Work order A ▸ According to the seasonal work statutes, how long is the regularly recurring employment period that defines a seasonal industry?

Document excerpt ▸
====

Web Library Topic - Seasonal Work

 

Statutes

§ 8‑73-104(1), C.R.S. 2005

The division shall compute wage credits for each individual by crediting him with the wages for insured work paid during each quarter of such individual's base period or twenty-six times the current maximum benefit amount, whichever is the lesser. Any otherwise eligible individual shall be entitled during any benefit year to a total amount of benefits equal to twenty-six times his weekly benefit amount or one-third of his wage credits for insured work paid during his base period, whichever is the lesser; except that benefits based on seasonal wages may be paid only for unemployment during the normal seasonal period of the seasonal industry in which such wage credits were earned and only to seasonal workers who are available for work in such seasonal industry, and the total thereof shall not exceed one-third of such individual's wages paid for insured seasonal work during the corresponding normal seasonal period of his base period. For the purposes of this section, wages shall be counted as “wages for insured work” for benefit purposes with respect to any benefit year only if such benefit year begins subsequent to the date on which the employing unit by whom the wages were paid has satisfied the conditions of section 8-70-113, 8-76-104, or 8-76-107, with respect to becoming an employer.

§ 8‑73‑106, C.R.S. 2005

(1)(a) As used in articles 70 to 82 of this title, “seasonal industry” means an industry or functionally distinct occupation within an industry which, because of climatic conditions or the seasonal nature of the employment, customarily employs workers only during a regularly recurring period or periods of less than twenty-six weeks in a calendar year. “Nonseasonal period or periods” means the time within a calendar year other than the seasonal period or periods. “Seasonal worker” means an individual who has been paid seasonal wages by a seasonal employer for seasonal work only during the designated seasonal period.

(b) During the nonseasonal period or periods, the seasonal employer may employ not more than twenty-five percent of the total number of workers in each functionally distinct occupation that were employed in the previous seasonal period or periods without losing the seasonal designation for that functionally distinct occupation, so long as the seasonal employer does not employ any workers in the designated seasonal occupations during a consecutive forty-five-day period at any time following the seasonal period or periods. A worker who performs services for the same seasonal employer outside the employer's designated seasonal period or periods shall not be considered a seasonal worker for any period, and all wages paid by the seasonal employer to such worker shall be considered nonseasonal wages. If a seasonal worker performs services for the same seasonal employer outside the employer's designated seasonal period or periods thereby resulting in the loss of the worker's seasonal status and if such worker is not thereafter employed by such employer between any two following designated seasonal periods, the worker may thereafter be reemployed by such seasonal employer and regain his status as a seasonal worker.

(2) The director of the division shall prescribe rules and regulations applicable to seasonal industries for determining their normal seasonal period or periods and seasonal workers, as such terms are defined in subsection (1) of this section.

====

Work order B ▸ Return all of the rows below, reproducing each line unchanged, but leave the pictures out.

Data records ▸
====

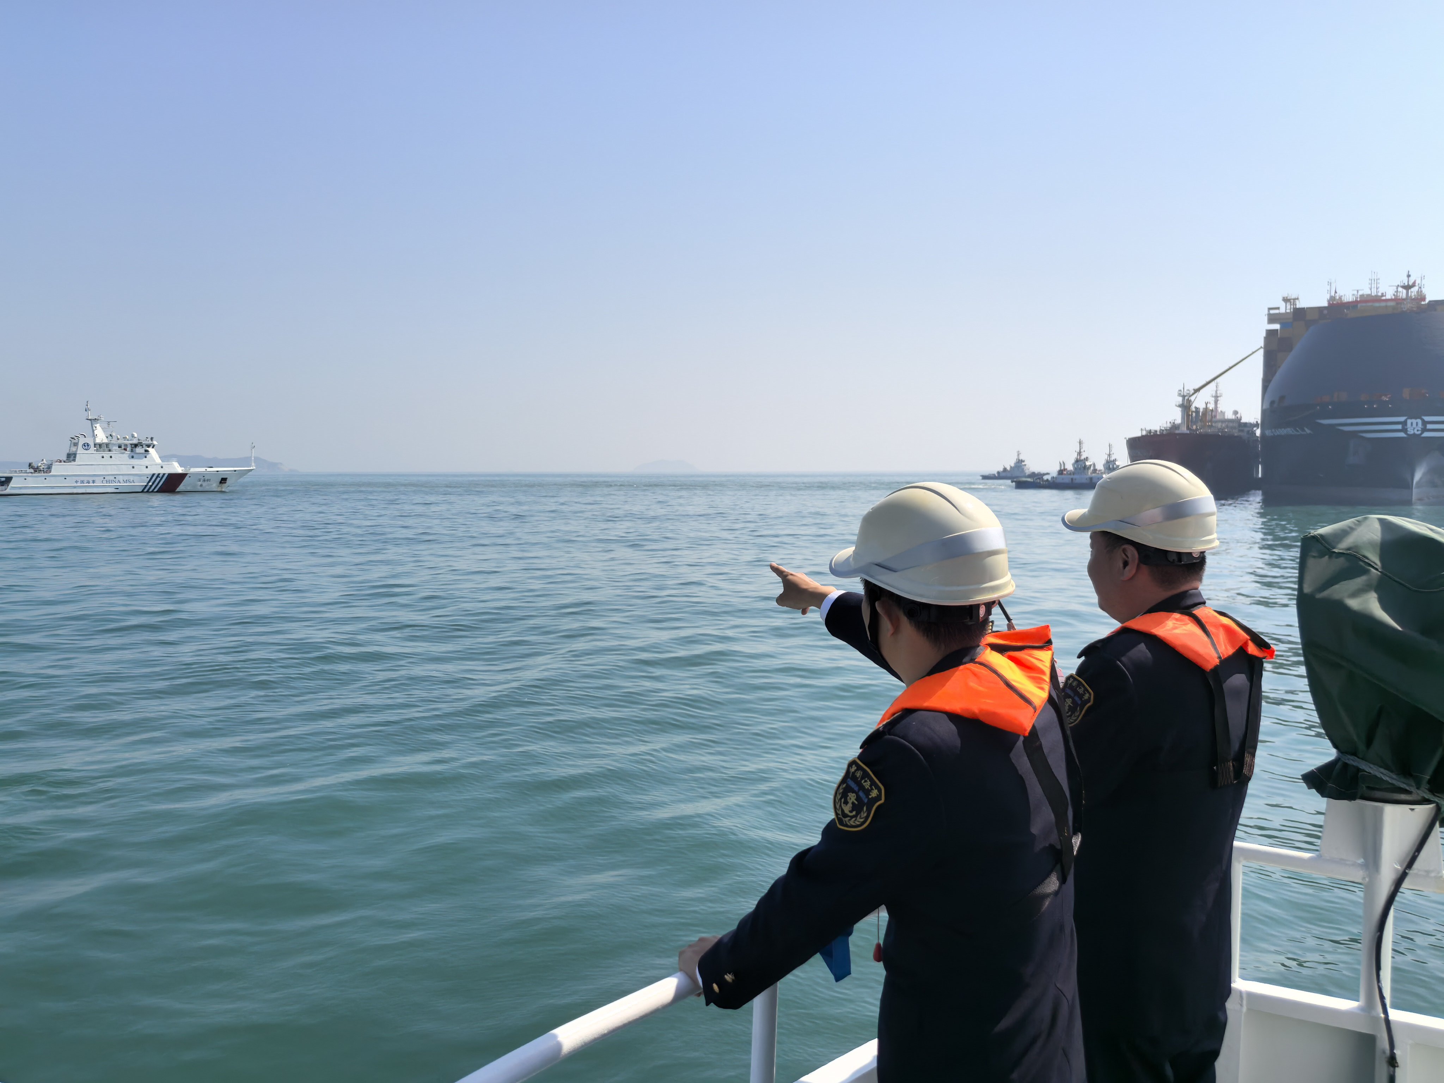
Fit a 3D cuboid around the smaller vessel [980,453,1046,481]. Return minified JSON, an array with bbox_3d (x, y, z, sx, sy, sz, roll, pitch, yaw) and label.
[{"bbox_3d":[155.950,-40.204,600.000,36.000,15.000,10.000,1,4,15],"label":"smaller vessel"}]

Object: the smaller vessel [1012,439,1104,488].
[{"bbox_3d":[111.583,-24.483,359.494,37.000,16.000,10.500,2,4,34],"label":"smaller vessel"}]

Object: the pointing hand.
[{"bbox_3d":[0.160,0.091,2.200,0.090,0.100,0.180,-2,14,-30],"label":"pointing hand"}]

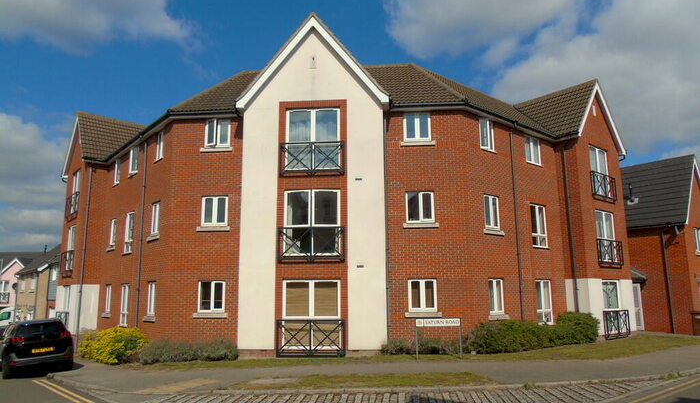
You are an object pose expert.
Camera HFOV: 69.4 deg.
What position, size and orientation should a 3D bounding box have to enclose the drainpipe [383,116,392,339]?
[{"bbox_3d":[1.195,0.851,16.136,0.095,7.520,0.095,-1,-10,4],"label":"drainpipe"}]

====

Reply A ▸ Less than twenty-six weeks in a calendar year.

Reply B ▸
Fit a 3D cuboid around the smaller vessel [980,453,1046,481]. Return minified JSON, an array with bbox_3d (x, y, z, sx, sy, sz, roll, pitch, yaw) and label.
[{"bbox_3d":[155.950,-40.204,600.000,36.000,15.000,10.000,1,4,15],"label":"smaller vessel"}]

Object: the smaller vessel [1012,439,1104,488].
[{"bbox_3d":[111.583,-24.483,359.494,37.000,16.000,10.500,2,4,34],"label":"smaller vessel"}]

Object: the pointing hand.
[{"bbox_3d":[0.160,0.091,2.200,0.090,0.100,0.180,-2,14,-30],"label":"pointing hand"}]

You are an object pose expert.
Camera HFOV: 69.4 deg.
What position, size and orientation should a 3D bounding box have to enclose the drainpipe [383,116,392,339]?
[{"bbox_3d":[1.195,0.851,16.136,0.095,7.520,0.095,-1,-10,4],"label":"drainpipe"}]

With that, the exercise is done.